Compared to ysoserial’s gadget CB1, CB1 uses `PriorityQueue` directly with `BeanComparator`. This chain wraps `BeanComparator` inside `TransformingComparator` via `ConstantTransformer`, using `TreeBag` as the entry point. The entry point difference matters when deserialization filters block `PriorityQueue` but allow `TreeBag`.

## Broader Impact: The Shaded TemplatesImpl Ecosystem

After confirming the CB1-Shaded-RCE chain on WildFly, we wanted to explore if other application servers ship a shaded `TemplatesImpl` outside the `java.xml` platform module.

As described, we confirmed exploitation on WildFly 39.0.1, where the JSTL JAR is auto-loaded for all WAR deployments. WildFly ships with the `Commons-BeanUtils` library which provides the trigger needed to take advantage of the shaded `TemplatesImpl`. Applications do need to declare `Commons-BeanUtils` as a dependency but it ships with the application server.
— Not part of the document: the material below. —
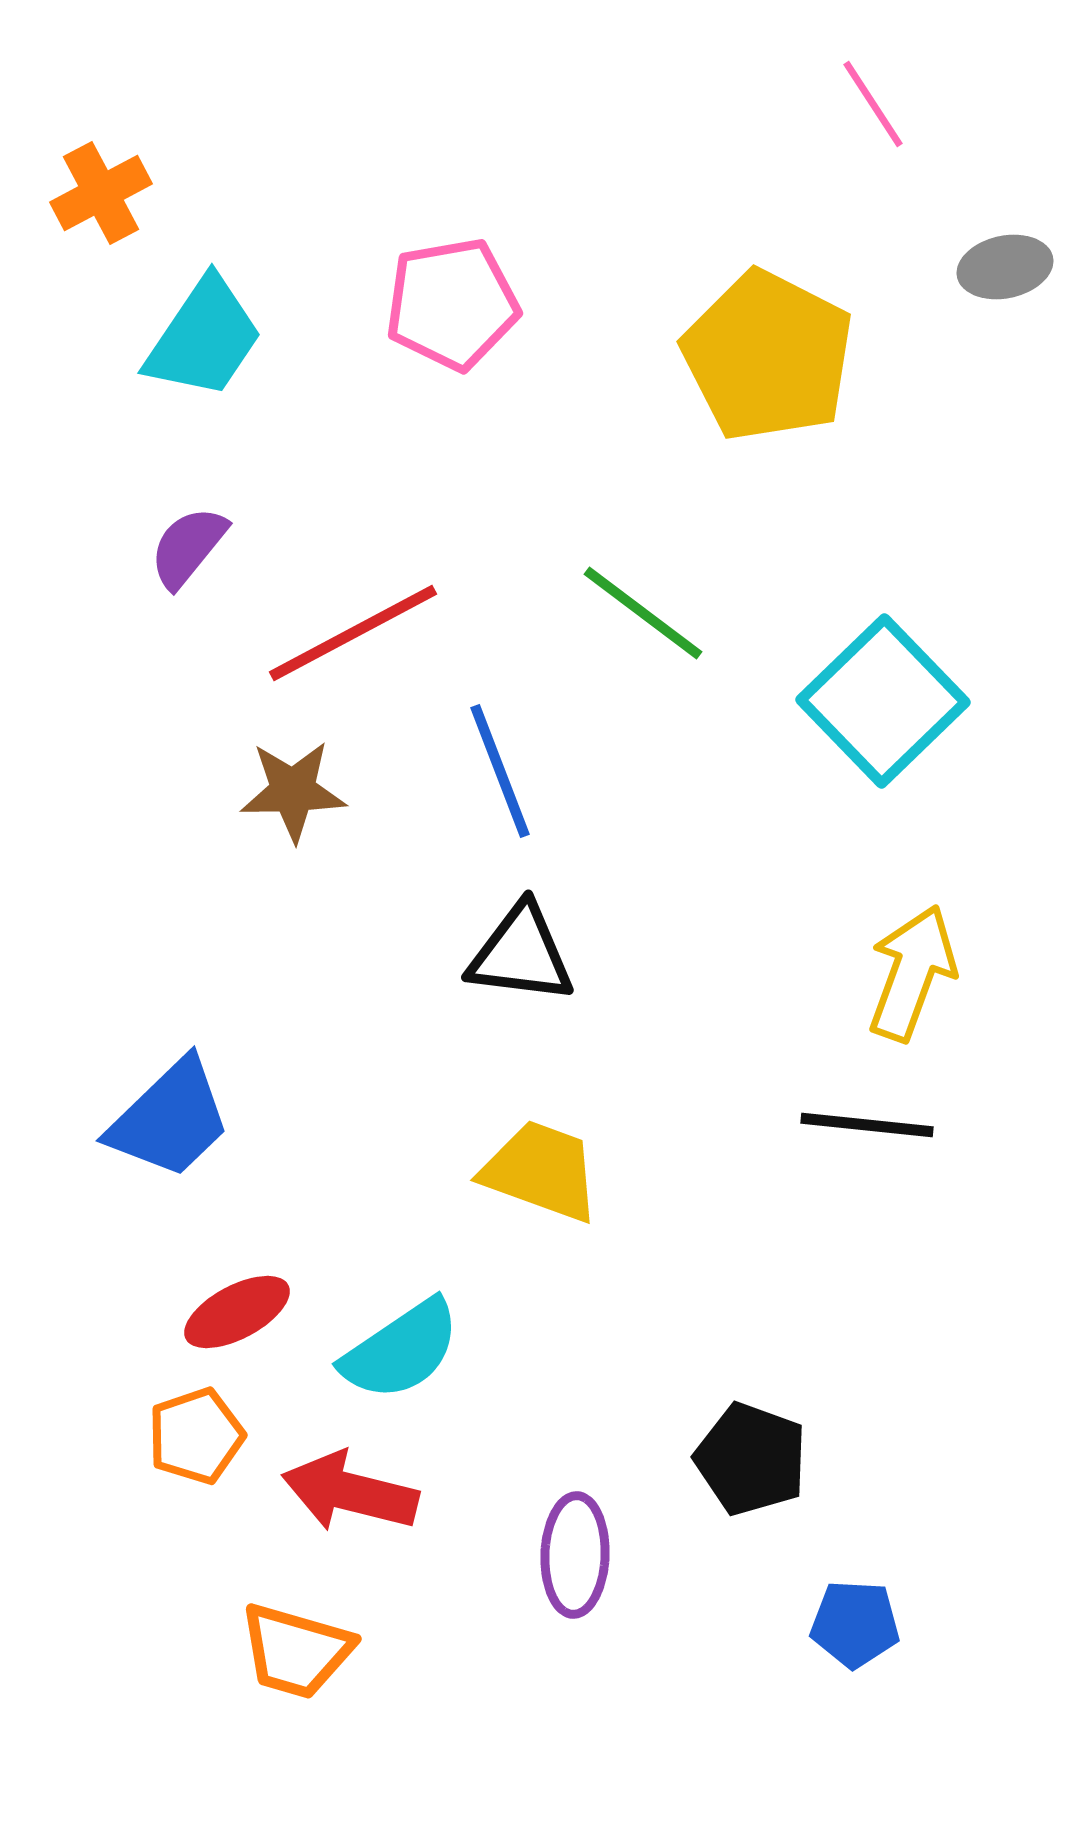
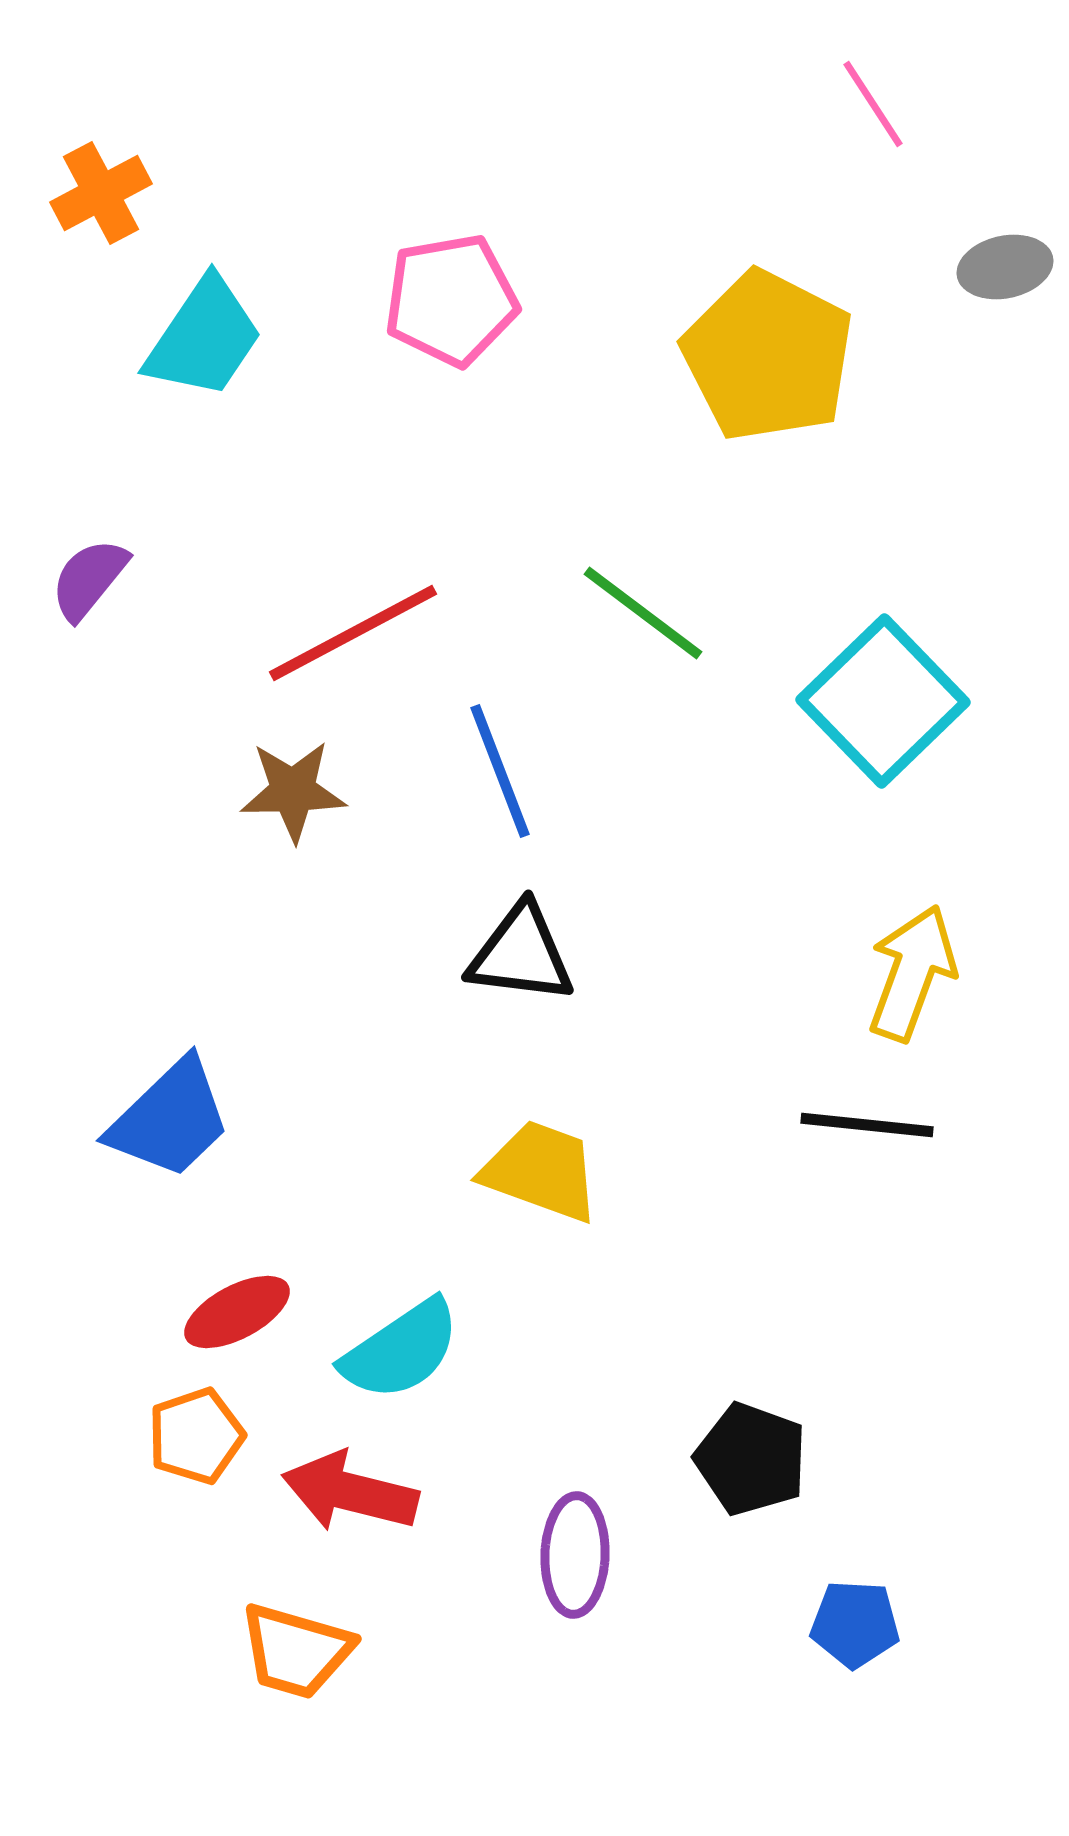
pink pentagon: moved 1 px left, 4 px up
purple semicircle: moved 99 px left, 32 px down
JBoss EAP (Jakarta EE 10+), GlassFish 7+, Payara 6+ all include a shaded `TemplatesImpl` artifact but none of them include `Commons-BeanUtils`. Some limited exploration was attempted to identify other viable triggers that are shipped with these application servers but none were found during the short duration of this project. While assessing these other application servers, two new shaded Xalan namespaces were discovered `com.oracle.wls.shaded.org.apache.xalan` (Jetty), and `openejb.shade.org.apache.xalan` (TomEE). Applications deployed to these application servers that ship their own libraries that could contain a `TemplatesImpl` trigger class could enable exploitability of the shaded `TemplatesImpl` that the application server ships. Some example libraries that contain such triggers include CommonsCollections 3 and 4, some versions of Jackson, ROME, and Hibernate.

IBM WebSphere is immune, both Liberty and traditional. Neither WebSphere server includes a shaded `TemplatesImpl`. Traditional WebSphere runs on IBM J9, which replaces Oracle’s `TemplatesImpl` entirely with `com.ibm.xtq.xslt.jaxp.TemplatesImpl`. That class is not `Serializable`, has no `_bytecodes` field, and loads translet classes by name rather than from raw byte arrays.

We also noted that the standalone `xalan:xalan` artifact on Maven Central has over 112,000 dependents (version 2.7.2 alone). Any application that pulls it in, directly or transitively, has a `TemplatesImpl` outside JPMS. Shaded copies also exist in Apache Drill, Oracle WebLogic, docx4j, and OSGi bundles from Karaf, ServiceMix, and SpringSource.

## Wrapping Up

Our goal was to assess whether LLMs could effectively hunt Java deserialization gadgets in modern application server stacks with all of the mitigations that have piled on over the years. We believe this initial proof-of-concept was a success.

One thing that worked surprisingly well was the “test, debug, reason” loop that had the LLM automatically try and debug payloads that were not working. This was a very effective strategy and generalized to using agents in general – whenever possible, building in feedback loops is a great strategy. Another surprising and accidental result was watching the LLM agents make changes to the core tooling when it was not working as effectively as it could; this exposes a new way of thinking about source code as dynamic and malleable while a `Runbook` defines the actual process and goals.